Feeding Google’s data beast
Google’s vp and gm, buying, analytics and measurement for Google Ads, Vidhya Srinivasan wrote in a Sept. 27 blog post that the modeled measurement technique it aims to use to replace last-click attribution “uses advanced machine learning to more accurately understand how each marketing touchpoint contributed to a conversion, all while respecting user privacy.” But Google relies on the identifiable data it has about its vast user base to help improve the accuracy of its modeled measurement approach. “Our high signed-in user base allows our sophisticated modeling techniques to operate independent of cookies or other identifiers since we can infer a rich set of behavioral dataset[s] across a representative set of opted-in users,” the company notes in documentation about how modeled conversion tracking works.

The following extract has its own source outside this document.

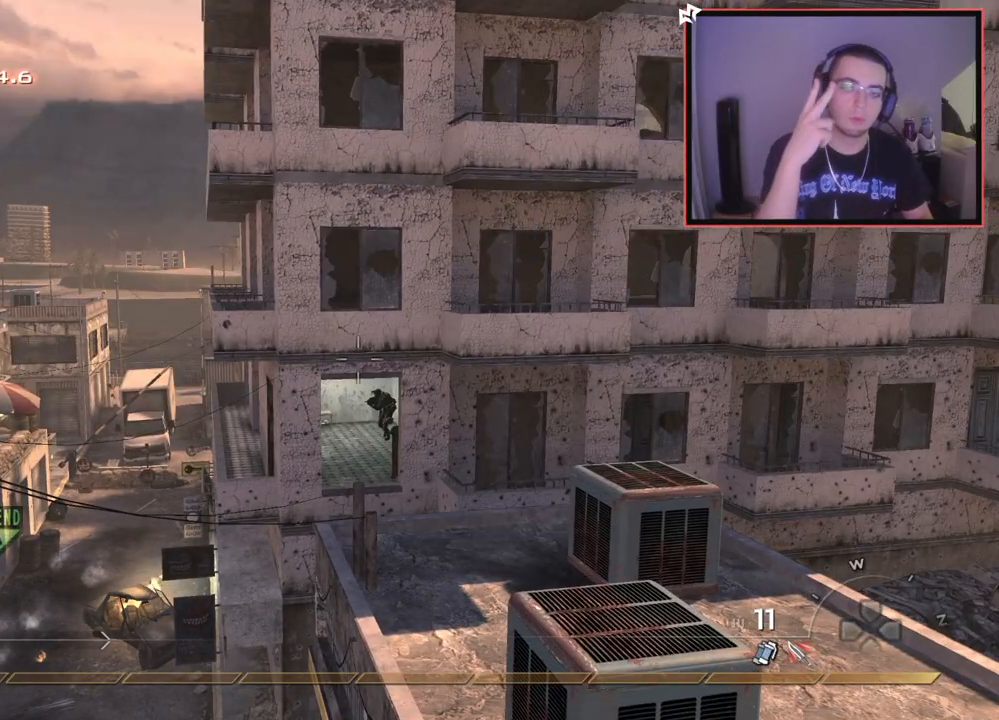
{"buttons": [], "left_stick": "down-right", "right_stick": "center", "events": [[83, "L1", "up"], [417, "left_stick", "down-right"]]}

Meanwhile like Facebook and other companies, Google is trying to maintain advertisers’ ability to track and retarget people across websites and directly measure campaign performance as third-party cookies die out and Apple implements stricter data privacy controls. So, while Google touts the privacy-related aspects of its modeled measurement, it aims to gobble up more and more customer data from advertisers, not only to directly measure logged-in users, but to feed its bidding and measurement models. Indeed, the company itself says in its conversion tracking documentation that “The more observable data, the better the model quality,” and it is encouraging advertisers to help it get that observable data. One way is through its “enhanced conversions” measurement process, which requires advertisers to supply first-party customer data such as email addresses, names, home addresses, and phone numbers.
A Google spokesperson told Digiday its enhanced conversions method only uses data that has been consented and provided to the advertiser and is in line with the company’s commitment to privacy-centric measurement solutions.
But others question the privacy commitment. “Historically, you couldn’t quite share user data with Google in such a manner,” said Divecha, who added, “‘Enhanced’ conversions almost feel like a step backwards from a privacy point of view.”
Google’s modeled approach helps simplify measurement, “particularly for smaller advertisers who may not have enough data to build reliable data-driven models,” said Steve Zisk, senior product marketing manager at customer data platform firm Redpoint Global. “But this ‘simplicity’ serves Google itself as much as the customer, providing a larger set of data for Google’s algorithms.”
And, as advertisers rely on Google to build accurate models to measure their ads, they also have to trust those modeled numbers. Advertisers should use caution and consider even some basic means of validating them using other information when looking to Google as the be-all-end-all performance barometer, said Richardson.
“Ideally,” said Zisk, “Google would increase transparency by showing how different aspects of customer journeys contribute to conversions, and how their models can accurately reflect actual journeys and conversions.”